Con más de 150.000 toneladas anuales de producción y una fuerte presencia en el mercado europeo, Turquía se posiciona como uno de los principales productores de dorada y lubina del Mediterráneo. Sin embargo, el estudio apunta que esta posición podría estar en riesgo si no se adoptan medidas adaptativas a tiempo.
Los investigadores analizaron datos de temperatura superficial del mar (SST) entre 1982 y 2020 en cuatro áreas costeras clave: İzmir, Antalya, İskenderun y el mar Negro, y proyectaron su evolución hasta 2080. Las zonas más críticas, como İskenderun y Antalya, ya experimentan más de 50 días al año con temperaturas superiores a los 30 °C, umbral límite de tolerancia para ambas especies. En el caso de İskenderun, la cifra alcanzó los 74 días en 2020.
Las proyecciones muestran que, de mantenerse la tendencia actual, se podrían alcanzar entre 170 y 180 días anuales con temperaturas por encima del umbral fisiológico para la dorada y la lubina hacia 2080. Este escenario, según los autores, amenaza tanto el rendimiento productivo como el bienestar animal, además de tener un impacto directo en la economía local vinculada a la acuicultura.

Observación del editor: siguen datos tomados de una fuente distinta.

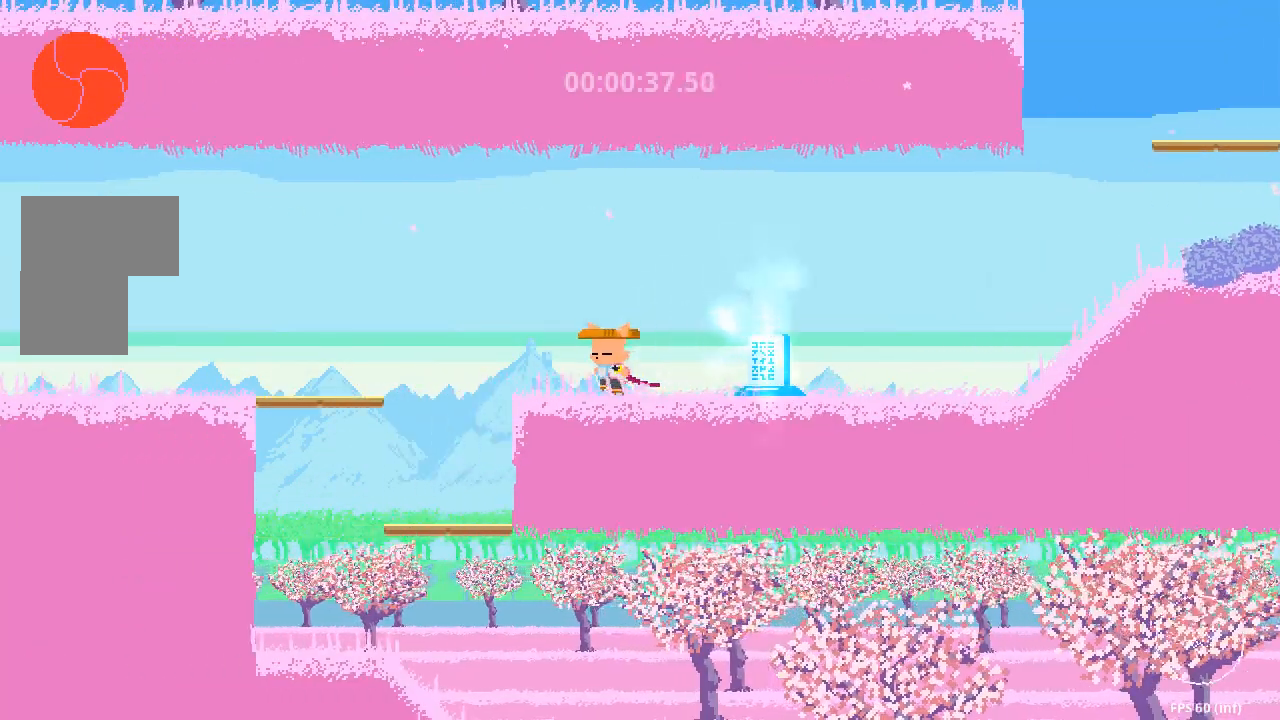
{"buttons": ["DPAD_LEFT"], "events": []}
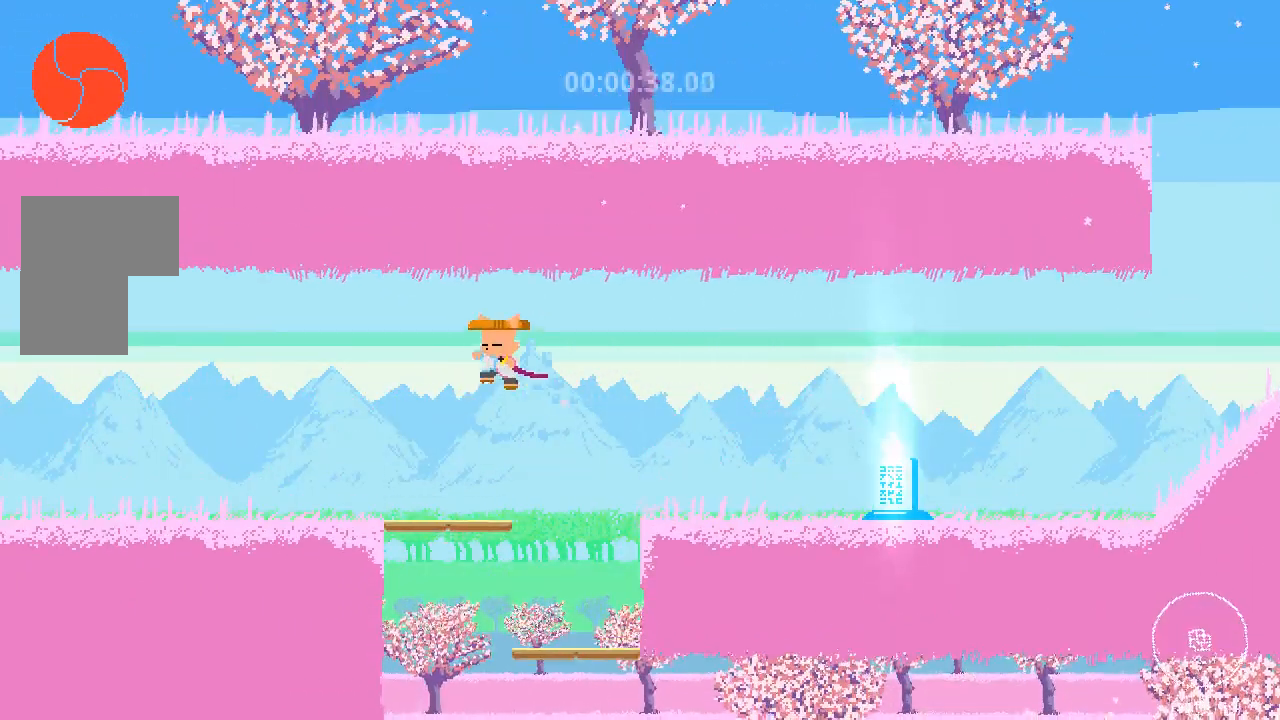
{"buttons": ["DPAD_LEFT"], "events": []}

El estudio plantea la necesidad de reubicar granjas marinas en las zonas más afectadas y explorar áreas con condiciones térmicas más estables, como İzmir o el mar Negro, donde las temperaturas aún se mantienen dentro de márgenes seguros. Además, se destaca el potencial de las zonas profundas como refugios térmicos: en Antalya, por ejemplo, las temperaturas a 40-50 metros de profundidad pueden ser hasta 9 °C más bajas que en superficie.
Este hallazgo refuerza la idea de adaptar las jaulas flotantes actuales para que operen a mayor profundidad, una opción viable para mitigar los efectos del calentamiento.
Entre las recomendaciones clave, los autores subrayan la necesidad de integrar modelos climáticos en la planificación espacial de nuevas instalaciones, mejorar los sistemas de monitorización térmico en tiempo real, y diversificar la producción hacia especies más resistentes al calor.
Los autores también recomiendan apostar por el desarrollo de tecnologías que permitan una gestión más resiliente ante los cambios ambientales.
Este trabajo, aunque centrado en Turquía, lanza una señal de alerta que puede extrapolarse a otras zonas del Mediterráneo, incluida la cuenca española. Con un cambio climático que avanza sin pausa, la acuicultura mediterránea se enfrenta al reto de adaptarse no solo para sobrevivir, sino para seguir siendo competitiva y sostenible a largo plazo.